PARIS - Jean-Pierre Raffarin s’est présenté jeudi soir en "patron" du
gouvernement, près de six semaines après la déroute de la droite aux
élections régionales, qui a assombri son avenir à Matignon.

"Je suis le pilote de l’Airbus gouvernemental. Alors bien sûr je prends des
coups", a-t-il dit lors de sa première intervention télévisée, sur France 2,
depuis les régionales, au terme d’une semaine qui a vu s’exprimer tous les
poids lourds du gouvernement.

Le président Jacques Chirac "fixe le cap", a-t-il poursuivi. "Je suis là
pour donner de la cohésion, pour rassembler ; nous décidons ensemble. Quand
il y a des ministres qui ne sont pas d’accord, j’arbitre, je prends la
décision (...) Je suis le patron d’une équipe. Je veux que les talents
puissent s’exprimer mais j’assume mes responsabilités."

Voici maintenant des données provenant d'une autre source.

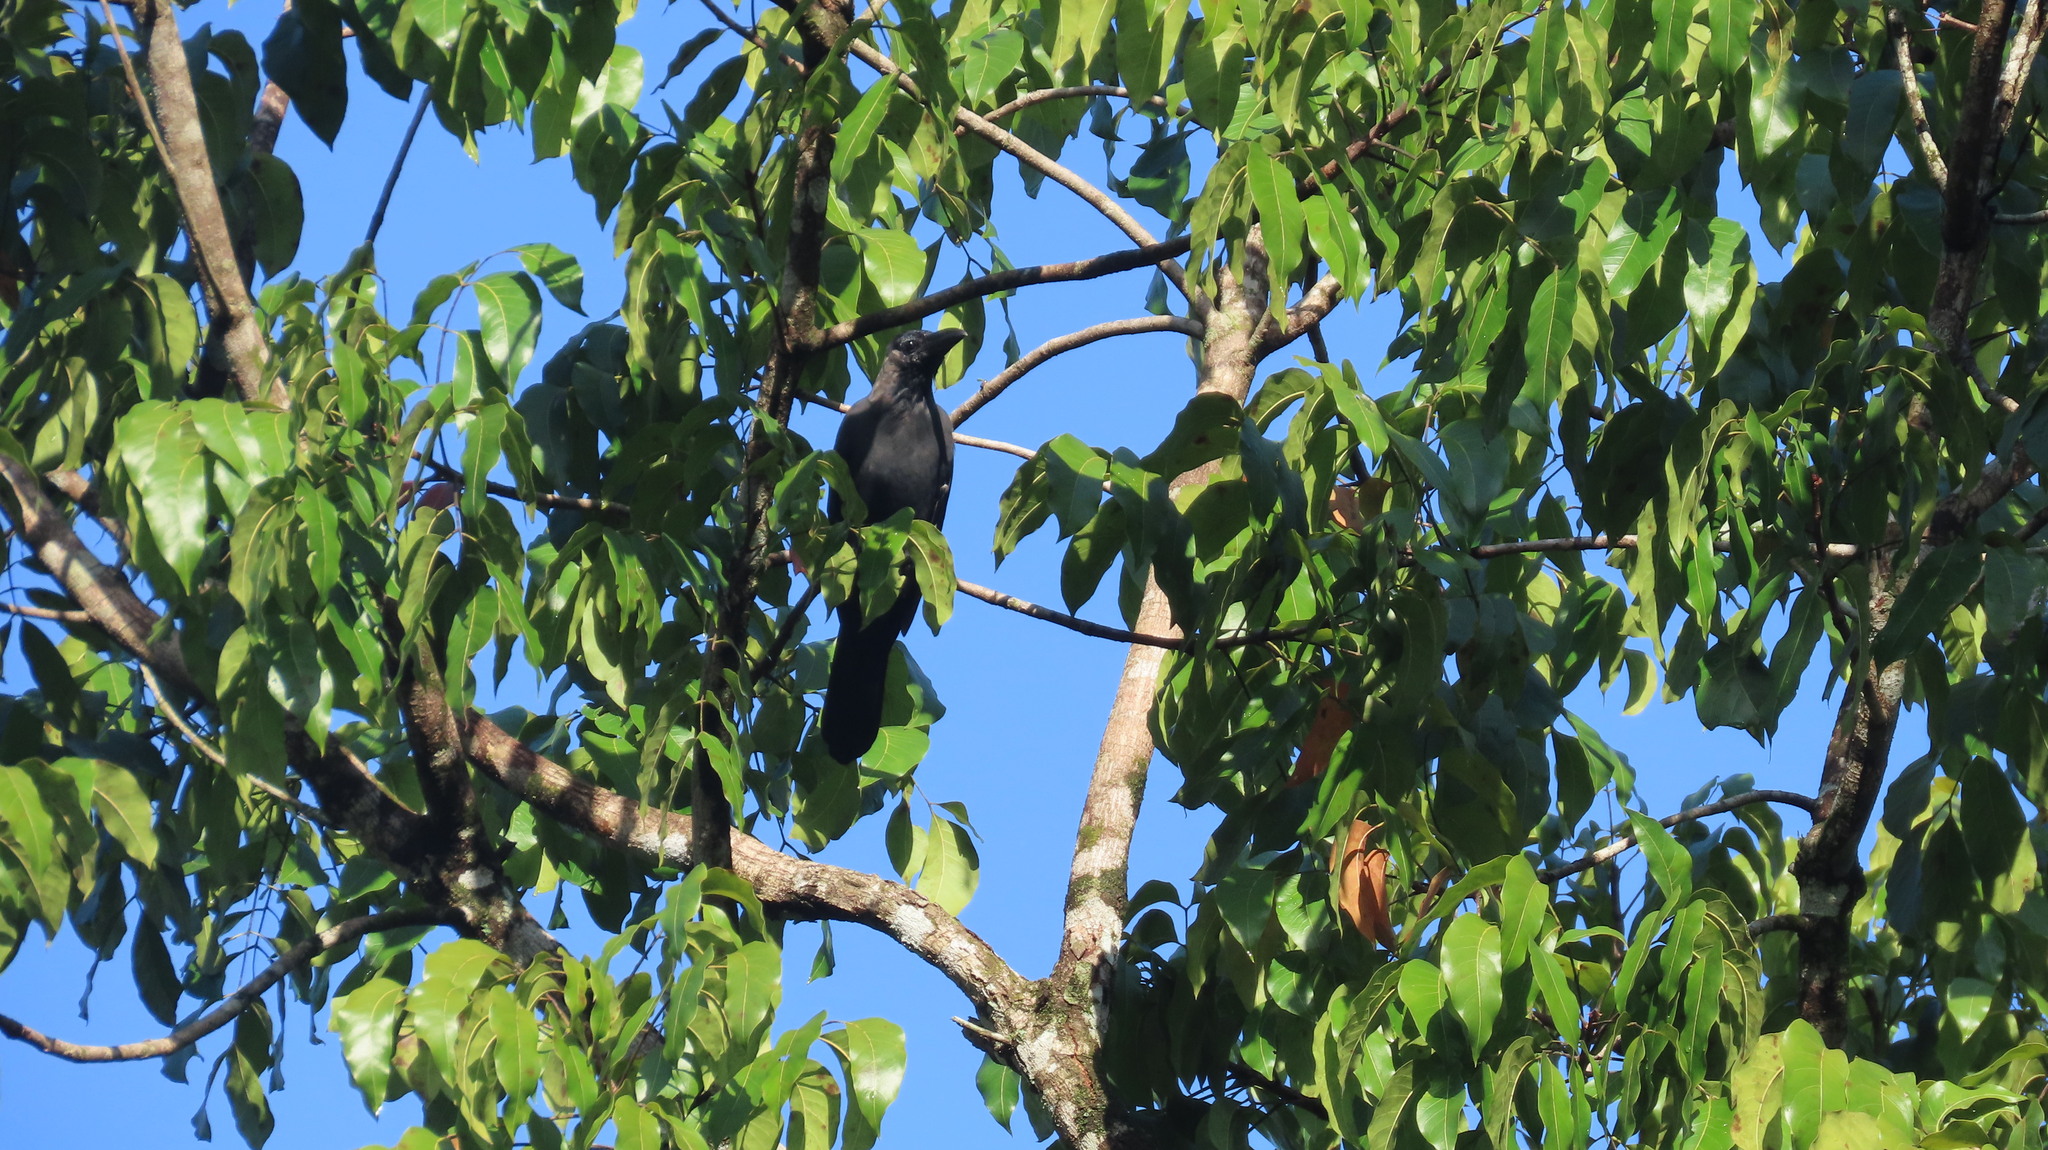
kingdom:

Il s’est efforcé d’en administrer la preuve tout au long de l’interview. Il
s’est ainsi posé en arbitre d’un litige entre le ministre de l’Economie et
son collègue de la Cohésion sociale, Jean-Louis Borloo, sur les gels de
crédits en 2004.

"Nicolas Sarkozy a raison de faire la régulation budgétaire telle qu’il l’a
faite pour le budget 2004 (...) Je ne veux pas que nous dépensions un euro
supplémentaire", a-t-il dit.

Toutefois, a-t-il laissé entendre, ce qui vaut pour 2004, ne vaudra pas
nécessairement pour les prochaines années en ce qui concerne le financement
de la politique de cohésion sociale.

"Je travaille à ce financement", a souligné Jean-Pierre Raffarin, qui a
déclaré être à la recherche de "moyens extra-budgétaires" pour financer
cette politique. Il a ainsi jugé que la taxation mise en place en Allemagne
sur les fonds investis à l’étranger n’était "pas une mauvaise idée".

Le Premier ministre s’est de nouveau dit fermement opposé à toute
privatisation de la Sécurité sociale - "Je ne le souhaite pas. Ni
étatisation, ni privatisation. Je l’empêche !"

Il a fixé à six milliards d’euros les économies à faire "dans trois ans"
dans le système de santé mais il a dit qu’il n’était favorable ni à un
"impôt nouveau", ni à l’instauration d’une "TVA sociale", ni à une
cotisation sur la valeur ajoutée des entreprises pour financer la "Sécu".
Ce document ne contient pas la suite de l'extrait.